Pas plus que la rédaction dite jéhoviste, la rédaction de Jérusalem n’avait de Thora développée. Mais, comme la rédaction du Nord contenait le livre de l’Alliance, la rédaction de Jérusalem avait le Décalogue. Le Décalogue est la loi de Moïse telle qu’on la résumait à Jérusalem[1]. Le progrès religieux qui caractérise le livre de l’Alliance est encore plus sensible dans cette petite Thora en une dizaine d’articles. Ce que Iahvé commande, c’est exclusivement la morale. La condition du pacte de Iahvé avec ses serviteurs, c’est de faire le bien. Le pas est franchi. Les vieilles religions, où le dieu octroie ses biens à celui qui lui offre les plus beaux sacrifices ou qui pratique le mieux ses rites, sont entièrement dépassées.

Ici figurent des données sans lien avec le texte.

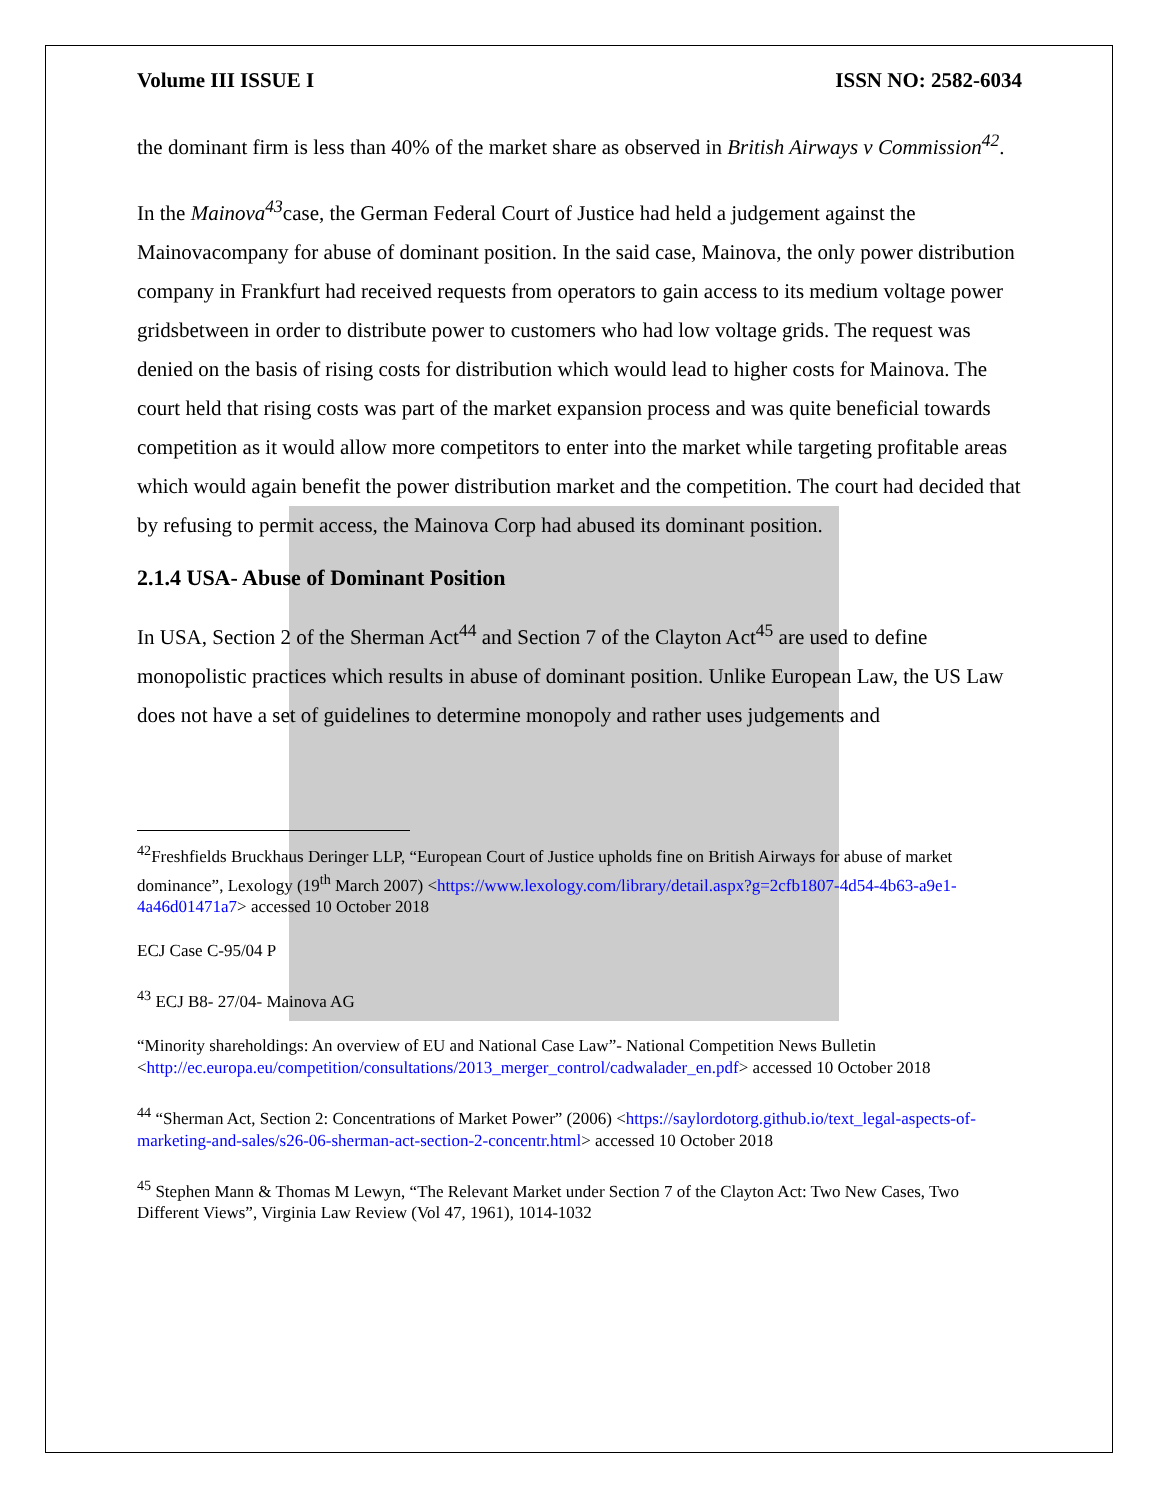Volume III ISSUE I ISSN NO: 2582-6034
the dominant firm is less than 40% of the market share as observed in British Airways v Commission<sup>42</sup>.
In the Mainova<sup>43</sup>case, the German Federal Court of Justice had held a judgement against the Mainovacompany for abuse of dominant position. In the said case, Mainova, the only power distribution company in Frankfurt had received requests from operators to gain access to its medium voltage power gridsbetween in order to distribute power to customers who had low voltage grids. The request was denied on the basis of rising costs for distribution which would lead to higher costs for Mainova. The court held that rising costs was part of the market expansion process and was quite beneficial towards competition as it would allow more competitors to enter into the market while targeting profitable areas which would again benefit the power distribution market and the competition. The court had decided that by refusing to permit access, the Mainova Corp had abused its dominant position.
2.1.4 USA- Abuse of Dominant Position
In USA, Section 2 of the Sherman Act<sup>44</sup> and Section 7 of the Clayton Act<sup>45</sup> are used to define monopolistic practices which results in abuse of dominant position. Unlike European Law, the US Law does not have a set of guidelines to determine monopoly and rather uses judgements and
<sup>42</sup> Freshfields Bruckhaus Deringer LLP, “European Court of Justice upholds fine on British Airways for abuse of market dominance”, Lexology (19<sup>th</sup> March 2007) <https://www.lexology.com/library/detail.aspx?g=2cfb1807-4d54-4b63-a9e1-4a46d01471a7> accessed 10 October 2018
ECJ Case C-95/04 P
<sup>43</sup> ECJ B8- 27/04- Mainova AG
“Minority shareholdings: An overview of EU and National Case Law”- National Competition News Bulletin <http://ec.europa.eu/competition/consultations/2013_merger_control/cadwalader_en.pdf> accessed 10 October 2018
<sup>44</sup> “Sherman Act, Section 2: Concentrations of Market Power” (2006) <https://saylordotorg.github.io/text_legal-aspects-of-marketing-and-sales/s26-06-sherman-act-section-2-concentr.html> accessed 10 October 2018
<sup>45</sup> Stephen Mann & Thomas M Lewyn, “The Relevant Market under Section 7 of the Clayton Act: Two New Cases, Two Different Views”, Virginia Law Review (Vol 47, 1961), 1014-1032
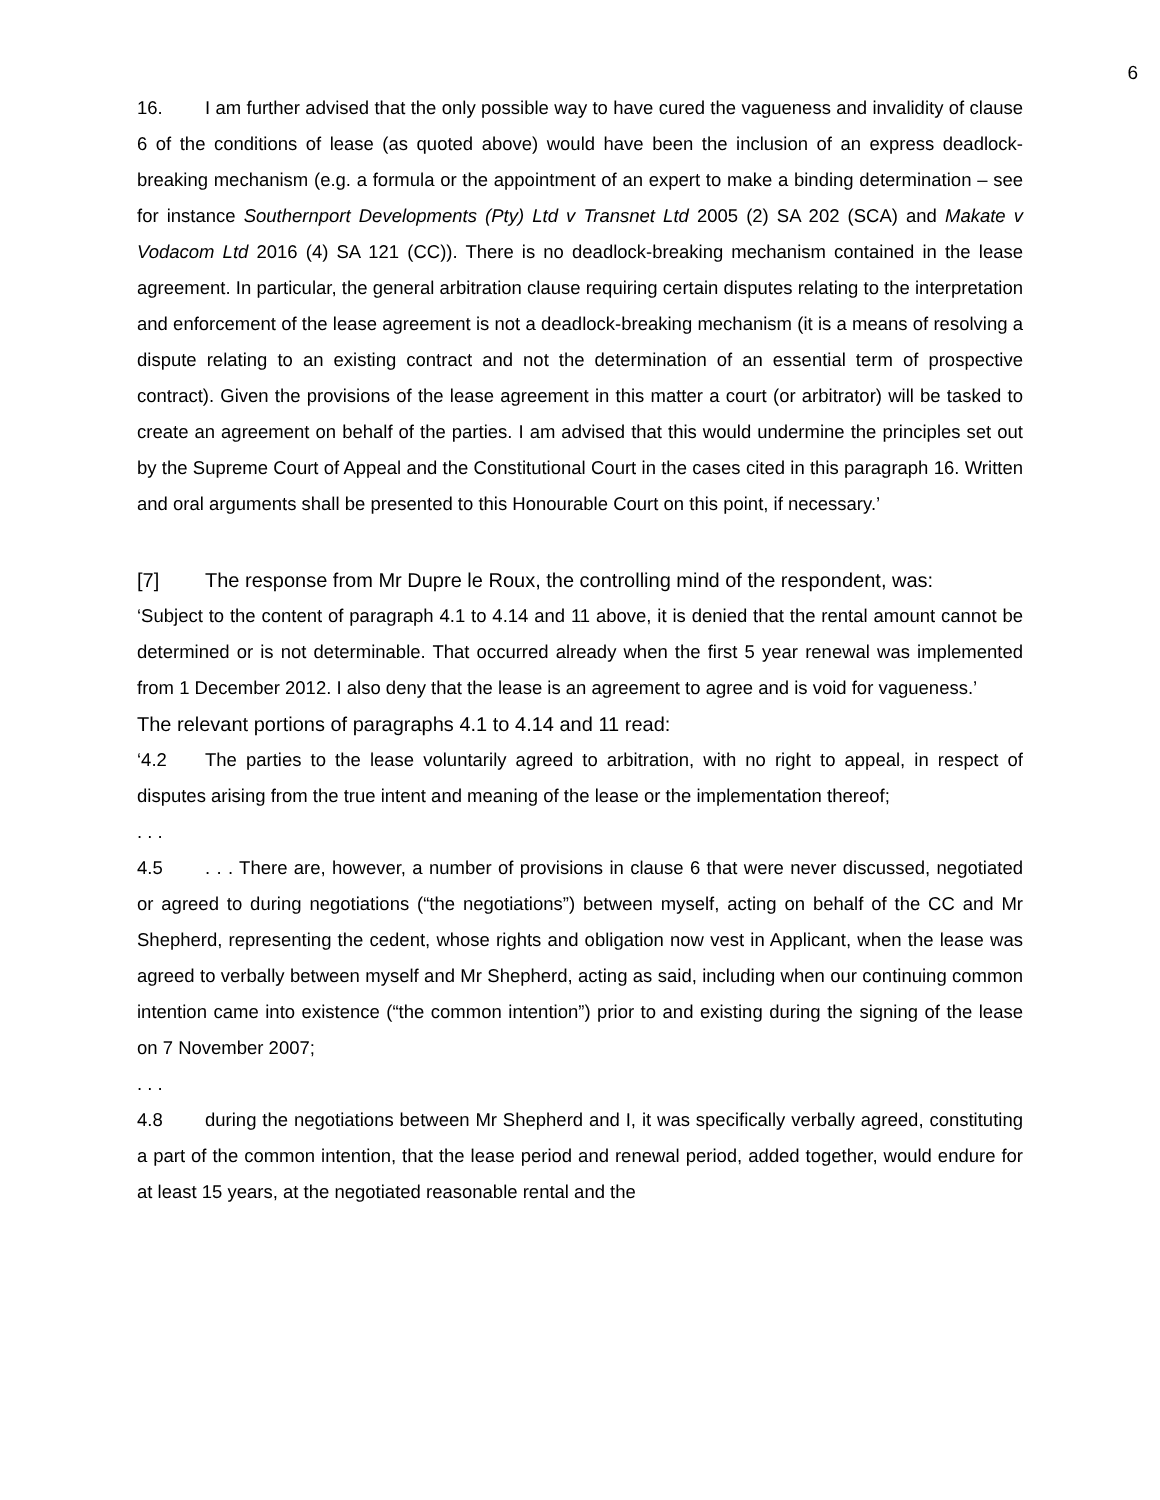6
16. I am further advised that the only possible way to have cured the vagueness and invalidity of clause 6 of the conditions of lease (as quoted above) would have been the inclusion of an express deadlock-breaking mechanism (e.g. a formula or the appointment of an expert to make a binding determination – see for instance Southernport Developments (Pty) Ltd v Transnet Ltd 2005 (2) SA 202 (SCA) and Makate v Vodacom Ltd 2016 (4) SA 121 (CC)). There is no deadlock-breaking mechanism contained in the lease agreement. In particular, the general arbitration clause requiring certain disputes relating to the interpretation and enforcement of the lease agreement is not a deadlock-breaking mechanism (it is a means of resolving a dispute relating to an existing contract and not the determination of an essential term of prospective contract). Given the provisions of the lease agreement in this matter a court (or arbitrator) will be tasked to create an agreement on behalf of the parties. I am advised that this would undermine the principles set out by the Supreme Court of Appeal and the Constitutional Court in the cases cited in this paragraph 16. Written and oral arguments shall be presented to this Honourable Court on this point, if necessary.’
[7] The response from Mr Dupre le Roux, the controlling mind of the respondent, was:
‘Subject to the content of paragraph 4.1 to 4.14 and 11 above, it is denied that the rental amount cannot be determined or is not determinable. That occurred already when the first 5 year renewal was implemented from 1 December 2012. I also deny that the lease is an agreement to agree and is void for vagueness.’
The relevant portions of paragraphs 4.1 to 4.14 and 11 read:
‘4.2 The parties to the lease voluntarily agreed to arbitration, with no right to appeal, in respect of disputes arising from the true intent and meaning of the lease or the implementation thereof;
. . .
4.5. . . There are, however, a number of provisions in clause 6 that were never discussed, negotiated or agreed to during negotiations (“the negotiations”) between myself, acting on behalf of the CC and Mr Shepherd, representing the cedent, whose rights and obligation now vest in Applicant, when the lease was agreed to verbally between myself and Mr Shepherd, acting as said, including when our continuing common intention came into existence (“the common intention”) prior to and existing during the signing of the lease on 7 November 2007;
. . .
4.8 during the negotiations between Mr Shepherd and I, it was specifically verbally agreed, constituting a part of the common intention, that the lease period and renewal period, added together, would endure for at least 15 years, at the negotiated reasonable rental and the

L’élohiste traitait ainsi les mêmes sujets que le jéhoviste ; mais il les traitait selon son esprit, utilisant les précieuses listes généalogiques qu’il avait entre les mains, suivant son goût pour une précision plus apparente que réelle, dans les dates et les chiffres. La conquête de Josué, racontée d’une façon toute convenue, venait démontrer la réalité des promesses faites aux pères et prouver que Iahvé avait observé son pacte, si bien que le peuple n’avait qu’à garder le sien. L’auteur écrit surtout en vue d’inculquer des préceptes, des règles, des usages religieux. Le livre était loin encore d’être un code; c’était une histoire destinée à montrer la raison historique de certaines lois et à les fonder sur la plus haute autorité. La similitude de plan avec l’œuvre jéhoviste venait de la similitude des traditions orales et d’un type d’enseignement qui existait depuis longtemps dans les deux parties d’Israël. Tous les Évangiles, de même, se ressemblaient pour le plan, car ils venaient tous d’un même enseignement oral. Mais cette identité de plan n’empêchait pas une forte diversité dans les deux ouvrages. L’esprit poétique et libre, l’imagination qui caractérisent le récit d’Israël font complètement défaut chez l’élohiste. Rien n’y est donné au plaisir; l’auteur veut servir une cause religieuse ; il cherche déjà à prouver ; il aime les statistiques ; il vise à une chronologie. A la netteté du géographe il joint le formalisme du juriste. Sa langue, sèche, monotone, est renfermée dans un très petit nombre de mots. Tout indique un état intellectuel plus réfléchi, plus positif, plus dégagé des rêves mythologiques que chez le jéhoviste, une théologie plus simple, plus sévère, presque déiste. Le rôle des anges en général, de l’ange de Iahvé en particulier, est réduit à presque rien. L’auteur parait avoir été

  1. Ceci sera développé dans un autre article.